INSTRUCTION 1
Reproduce word for word the stretch of the drum sander thread from "Specifically since last" through "all this pine!".
INSTRUCTION 2
Duplicate, with no changes, the lines of the records running from the line that contains "scientific name: Lupinus texensis" through the line that contains "order: Dipsacales".

— BEGIN READING PASSAGE —

I'll post a thread on it to explain my own findings with this machine.

In the meantime good luck and have fun building yours


----------



## dbhost (Jul 20, 2009)

dbhost said:


> *The drum build. Closing in on decision time!*
> 
> As you know from my earlier posts, I have been teetering between using a wood plugged / PVC pipe based drum, or an all wood, laminated drum… The 2 options have pros and cons to consider.
> 
> ...


No problem. I actually spent some shop time last night doing some cleanup out there so I can get the camcorder to the shop and maybe do some short videos of the build… I am literally working on no less than 5 projects right now, and the mess is building up. 3 of those projects are waiting on materials I don't have the funds for yet, so they need to get shelved for a while. The remaining, a plywood lawn ornament scroll saw project, and of course the drum sander build, I can make progress on…


----------



## Sarit (Oct 21, 2009)

dbhost said:


> *The drum build. Closing in on decision time!*
> 
> As you know from my earlier posts, I have been teetering between using a wood plugged / PVC pipe based drum, or an all wood, laminated drum… The 2 options have pros and cons to consider.
> 
> ...


to make a centered hole in a plug, can you can chuck the plug in a 4 jaw chuck and use a drill chuck in the tail stock of your lathe?


----------



## dbhost (Jul 20, 2009)

dbhost said:


> *The drum build. Closing in on decision time!*
> 
> As you know from my earlier posts, I have been teetering between using a wood plugged / PVC pipe based drum, or an all wood, laminated drum… The 2 options have pros and cons to consider.
> 
> ...


That's my plan…


----------



## dbhost (Jul 20, 2009)

*Digging through the lumber racks to fish out the 2x6 stock... *

I had previously mentioned that I was planning on using 2×6 stock, that I will S4S, cut to length matching the width left after jointing and ripping (I expect 5.25", gluing it all up, finding center, drawing my rough circle on with a compass, and cutting to ROUGH round dimension on the band saw.

With all of the issues at hand and known as discussed in my prior blog entry, I have opted to go with the wood plugged PVC drum out of a need to make the build simpler based on the tools I have on hand.

If you are doing a build and feel that a all wood laminated drum would be a better solution for you, go for it. My prior attempts were less than fruitful. I am not trying to talk anyone into, or out of a specific drum design, just stating what I decided to go with, and why…

In order to do all of that, I need to get the stock off the rack…

It's apparently been a while since I have even looked at my 2×6 stock…

Specifically since last years BT3Central 2×6 Challenge…

Needless to say, it was stowed, well out of the way. Out came the ladder. and dig, dig, dig through all the smaller pine pieces. Note to self. Find projects for all this pine!

Literally an hour after I started, I finally got the 2×6 out, and all the mess from getting to it put back up… Ick…

So now it's down, and the bench tops are an absolute mess… IF I can talk LOML into coming out to the shop with me tonight, I will get it cleaned up so that I can shoot some video this weekend. I am tempted to pass on the shooting of me milling the lumber. But then again… I might just shoot that…

Anyway, I am still in the middle of other home improvement projects, so depending on how my weekend is prioritized for me, I may end up slowed down even further as it were… We'll see…


----------



## DIYaholic (Jan 28, 2011)

— END READING PASSAGE —
— BEGIN DATA TO PROCESS —

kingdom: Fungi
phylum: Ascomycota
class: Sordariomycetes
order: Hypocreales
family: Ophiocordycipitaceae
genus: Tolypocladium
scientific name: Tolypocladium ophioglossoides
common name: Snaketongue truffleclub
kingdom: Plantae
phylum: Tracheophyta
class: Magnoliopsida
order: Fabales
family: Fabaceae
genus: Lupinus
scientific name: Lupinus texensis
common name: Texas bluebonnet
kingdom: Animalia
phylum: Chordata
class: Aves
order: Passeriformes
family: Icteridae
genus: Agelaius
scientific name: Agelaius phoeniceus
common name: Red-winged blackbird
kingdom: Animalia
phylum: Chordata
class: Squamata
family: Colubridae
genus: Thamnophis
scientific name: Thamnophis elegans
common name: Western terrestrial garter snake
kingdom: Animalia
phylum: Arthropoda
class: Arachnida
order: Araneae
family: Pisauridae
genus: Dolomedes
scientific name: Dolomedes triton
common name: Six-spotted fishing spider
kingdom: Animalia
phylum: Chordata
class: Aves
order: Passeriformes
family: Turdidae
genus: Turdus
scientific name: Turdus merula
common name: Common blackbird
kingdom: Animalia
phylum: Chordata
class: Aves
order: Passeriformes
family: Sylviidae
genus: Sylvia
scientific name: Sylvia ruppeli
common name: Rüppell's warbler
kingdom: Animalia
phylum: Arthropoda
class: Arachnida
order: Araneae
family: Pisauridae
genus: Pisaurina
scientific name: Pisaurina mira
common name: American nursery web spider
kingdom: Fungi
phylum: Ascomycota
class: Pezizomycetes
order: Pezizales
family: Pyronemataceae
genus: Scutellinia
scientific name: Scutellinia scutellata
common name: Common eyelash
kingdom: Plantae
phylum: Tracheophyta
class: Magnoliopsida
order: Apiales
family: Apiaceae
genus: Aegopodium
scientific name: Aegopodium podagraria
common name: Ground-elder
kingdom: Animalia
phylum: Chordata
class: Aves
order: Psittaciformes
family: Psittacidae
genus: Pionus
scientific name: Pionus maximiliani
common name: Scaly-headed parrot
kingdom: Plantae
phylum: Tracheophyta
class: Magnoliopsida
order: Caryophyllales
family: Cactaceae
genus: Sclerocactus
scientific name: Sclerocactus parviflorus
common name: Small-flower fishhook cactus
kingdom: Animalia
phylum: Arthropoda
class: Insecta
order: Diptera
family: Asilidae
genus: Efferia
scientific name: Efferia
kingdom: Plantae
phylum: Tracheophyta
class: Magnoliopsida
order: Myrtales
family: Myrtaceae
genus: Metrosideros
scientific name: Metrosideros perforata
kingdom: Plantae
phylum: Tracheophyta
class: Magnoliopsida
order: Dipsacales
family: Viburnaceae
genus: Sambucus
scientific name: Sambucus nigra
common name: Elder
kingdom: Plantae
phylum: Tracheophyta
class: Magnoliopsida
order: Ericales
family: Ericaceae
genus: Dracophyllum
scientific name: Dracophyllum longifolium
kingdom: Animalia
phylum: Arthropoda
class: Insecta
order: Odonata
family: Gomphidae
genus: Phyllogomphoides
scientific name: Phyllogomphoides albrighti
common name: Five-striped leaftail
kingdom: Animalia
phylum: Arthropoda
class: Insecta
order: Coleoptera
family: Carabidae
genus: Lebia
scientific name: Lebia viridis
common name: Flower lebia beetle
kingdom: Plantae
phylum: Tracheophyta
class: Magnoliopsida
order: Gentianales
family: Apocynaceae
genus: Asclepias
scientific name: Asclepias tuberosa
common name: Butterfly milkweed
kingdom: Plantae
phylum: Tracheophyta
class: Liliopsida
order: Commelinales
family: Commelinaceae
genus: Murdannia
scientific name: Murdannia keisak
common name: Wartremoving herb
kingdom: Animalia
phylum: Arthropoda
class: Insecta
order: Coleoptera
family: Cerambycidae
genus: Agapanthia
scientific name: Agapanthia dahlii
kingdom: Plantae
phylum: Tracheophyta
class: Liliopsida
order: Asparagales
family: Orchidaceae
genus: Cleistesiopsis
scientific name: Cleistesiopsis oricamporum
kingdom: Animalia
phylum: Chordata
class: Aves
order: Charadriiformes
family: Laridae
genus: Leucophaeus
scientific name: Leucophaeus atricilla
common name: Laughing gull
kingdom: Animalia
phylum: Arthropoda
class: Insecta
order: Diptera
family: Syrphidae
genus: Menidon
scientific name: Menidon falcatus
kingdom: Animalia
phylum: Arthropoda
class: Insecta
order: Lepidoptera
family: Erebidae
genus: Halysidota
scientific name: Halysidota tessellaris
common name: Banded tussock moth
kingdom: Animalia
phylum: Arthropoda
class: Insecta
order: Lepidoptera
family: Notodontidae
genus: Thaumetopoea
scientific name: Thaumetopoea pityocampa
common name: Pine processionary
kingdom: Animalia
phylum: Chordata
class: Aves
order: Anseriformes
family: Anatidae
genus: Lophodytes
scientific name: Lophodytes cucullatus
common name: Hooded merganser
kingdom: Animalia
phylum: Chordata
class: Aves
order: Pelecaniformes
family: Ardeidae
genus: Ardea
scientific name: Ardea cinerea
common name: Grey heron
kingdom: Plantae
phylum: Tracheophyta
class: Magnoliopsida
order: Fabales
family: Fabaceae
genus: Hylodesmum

— END DATA TO PROCESS —

CORRECT RESPONSE 1
Specifically since last years BT3Central 2×6 Challenge…

Needless to say, it was stowed, well out of the way. Out came the ladder. and dig, dig, dig through all the smaller pine pieces. Note to self. Find projects for all this pine!

CORRECT RESPONSE 2
scientific name: Lupinus texensis
common name: Texas bluebonnet
kingdom: Animalia
phylum: Chordata
class: Aves
order: Passeriformes
family: Icteridae
genus: Agelaius
scientific name: Agelaius phoeniceus
common name: Red-winged blackbird
kingdom: Animalia
phylum: Chordata
class: Squamata
family: Colubridae
genus: Thamnophis
scientific name: Thamnophis elegans
common name: Western terrestrial garter snake
kingdom: Animalia
phylum: Arthropoda
class: Arachnida
order: Araneae
family: Pisauridae
genus: Dolomedes
scientific name: Dolomedes triton
common name: Six-spotted fishing spider
kingdom: Animalia
phylum: Chordata
class: Aves
order: Passeriformes
family: Turdidae
genus: Turdus
scientific name: Turdus merula
common name: Common blackbird
kingdom: Animalia
phylum: Chordata
class: Aves
order: Passeriformes
family: Sylviidae
genus: Sylvia
scientific name: Sylvia ruppeli
common name: Rüppell's warbler
kingdom: Animalia
phylum: Arthropoda
class: Arachnida
order: Araneae
family: Pisauridae
genus: Pisaurina
scientific name: Pisaurina mira
common name: American nursery web spider
kingdom: Fungi
phylum: Ascomycota
class: Pezizomycetes
order: Pezizales
family: Pyronemataceae
genus: Scutellinia
scientific name: Scutellinia scutellata
common name: Common eyelash
kingdom: Plantae
phylum: Tracheophyta
class: Magnoliopsida
order: Apiales
family: Apiaceae
genus: Aegopodium
scientific name: Aegopodium podagraria
common name: Ground-elder
kingdom: Animalia
phylum: Chordata
class: Aves
order: Psittaciformes
family: Psittacidae
genus: Pionus
scientific name: Pionus maximiliani
common name: Scaly-headed parrot
kingdom: Plantae
phylum: Tracheophyta
class: Magnoliopsida
order: Caryophyllales
family: Cactaceae
genus: Sclerocactus
scientific name: Sclerocactus parviflorus
common name: Small-flower fishhook cactus
kingdom: Animalia
phylum: Arthropoda
class: Insecta
order: Diptera
family: Asilidae
genus: Efferia
scientific name: Efferia
kingdom: Plantae
phylum: Tracheophyta
class: Magnoliopsida
order: Myrtales
family: Myrtaceae
genus: Metrosideros
scientific name: Metrosideros perforata
kingdom: Plantae
phylum: Tracheophyta
class: Magnoliopsida
order: Dipsacales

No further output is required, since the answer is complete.